# Activity
If a line below contains "řezu", count it. Report the final total and nothing more.

# Listed entries
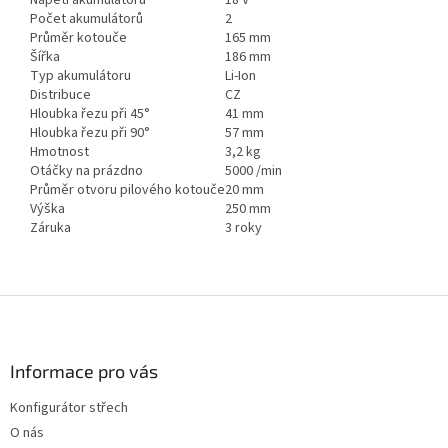
Počet akumulátorů
2
Průměr kotouče
165 mm
Šířka
186 mm
Typ akumulátoru
Li-Ion
Distribuce
CZ
Hloubka řezu při 45°
41 mm
Hloubka řezu při 90°
57 mm
Hmotnost
3,2 kg
Otáčky na prázdno
5000 /min
Průměr otvoru pilového kotouče
20 mm
Výška
250 mm
Záruka
3 roky
Z
á
p
a
Informace pro vás
t
Konfigurátor střech
í
O nás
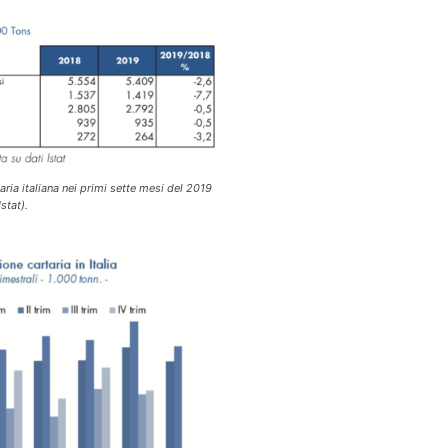
aria italiana nei primi sette mesi del 2019
stat).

# Answer section
2